Conclusion: Since nature is all there is, and humans dominate nature by virtue of natural selection, humans can be said to be the “face” of nature and the most successful humans should, by any means necessary, take their place as the only gods there will ever be, knowing the difference between good and evil.

If that sounds like the temptation of Eve, it’s because it is.

And so, right in the middle of this 19th-century intellectual assault, the Holy Spirit did a providential thing: He prompted the Church to formally proclaim the Immaculate Conception and hold up for us the image of the most profoundly redeemed human person in the entire universe: Mary, the Second Eve.

For the philosophies of pride lie that the first word about the dignity and origin of the human person is chaos, that the story is nothing but one endless power struggle, and that the final word is death.
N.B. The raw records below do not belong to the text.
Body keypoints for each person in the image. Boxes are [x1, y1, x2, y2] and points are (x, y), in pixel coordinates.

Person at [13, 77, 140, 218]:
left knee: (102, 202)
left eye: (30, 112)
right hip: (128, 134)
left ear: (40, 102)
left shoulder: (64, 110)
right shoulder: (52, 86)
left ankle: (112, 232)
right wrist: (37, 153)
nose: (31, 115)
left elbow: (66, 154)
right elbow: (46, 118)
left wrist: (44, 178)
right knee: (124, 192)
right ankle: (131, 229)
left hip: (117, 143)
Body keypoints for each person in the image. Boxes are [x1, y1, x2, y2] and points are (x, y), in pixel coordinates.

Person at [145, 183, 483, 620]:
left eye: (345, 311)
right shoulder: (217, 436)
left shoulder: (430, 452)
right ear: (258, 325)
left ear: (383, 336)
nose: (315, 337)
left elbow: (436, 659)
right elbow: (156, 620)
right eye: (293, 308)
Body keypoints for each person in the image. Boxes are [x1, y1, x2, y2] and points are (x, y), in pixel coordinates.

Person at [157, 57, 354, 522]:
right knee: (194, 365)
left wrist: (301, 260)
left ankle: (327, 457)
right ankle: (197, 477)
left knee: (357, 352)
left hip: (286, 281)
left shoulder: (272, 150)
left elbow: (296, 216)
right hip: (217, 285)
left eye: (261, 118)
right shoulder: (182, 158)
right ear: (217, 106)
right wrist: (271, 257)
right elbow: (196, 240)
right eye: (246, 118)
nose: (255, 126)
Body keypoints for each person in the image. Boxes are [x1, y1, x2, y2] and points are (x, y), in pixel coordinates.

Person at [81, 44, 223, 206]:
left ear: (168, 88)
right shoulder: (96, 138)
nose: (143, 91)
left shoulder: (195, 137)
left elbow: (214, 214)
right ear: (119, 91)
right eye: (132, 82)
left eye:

The Immaculate Conception means that the first word about the human creature is the Word who became flesh, that the story is love and the final word is glory.

For by Mary’s creaturely humility and God’s subsequent exaltation of her through the grace of Christ, she gives the lie to every proposition upon which the philosophies of pride were founded and reminds us again that salvation is found not by saying with Shelley’s hero Satan, “Better to reign in hell than serve in heaven,” but by saying, “Let it be unto me according to your word.”

Because Mary is the icon of the Church and highest of God’s creatures (yet not herself divine), she gives the lie, in her very person, to the philosophies of pride and their promise of liberation through rebellion by showing that:

• The human person is in the image of God.

• The human person comes from God and is made for union with God.

• The depth of Christ’s power to save from sin is most fully displayed in Mary, so we may know he holds that same power to save us, no matter how grave our sin.

• The human person is the product of fathomless divine love.

• Sin, though real, is neither the foundational nor the final truth about Man. Jesus Christ is.

• The human person is defined by love, not enmity.

• The human person is called to love God and neighbor.

• The human person is a reflection of the reason, order and love of God himself.

• The human person finds his life in losing it and receiving the love of God.

• The human person only becomes more human through love, mercy and humility.

• The human person grows in love by caring for the “least of these” since they are precious to Christ, who humbled himself to be born in a stable.

• The human person should seek self-donating love here on earth and a reward in heaven, because this life is not all there is.

• It is humble for us to think ourselves “made in God’s image” because that is what we are. The place for humility is when we recognize our need of grace.

• Since God is the Lord of nature, we are merely stewards of creation. We find ourselves, not by worshipping nature or ourselves, but by worshipping God who made and redeemed us through Jesus Christ.

O Mary, conceived without sin, pray for us who have recourse to you.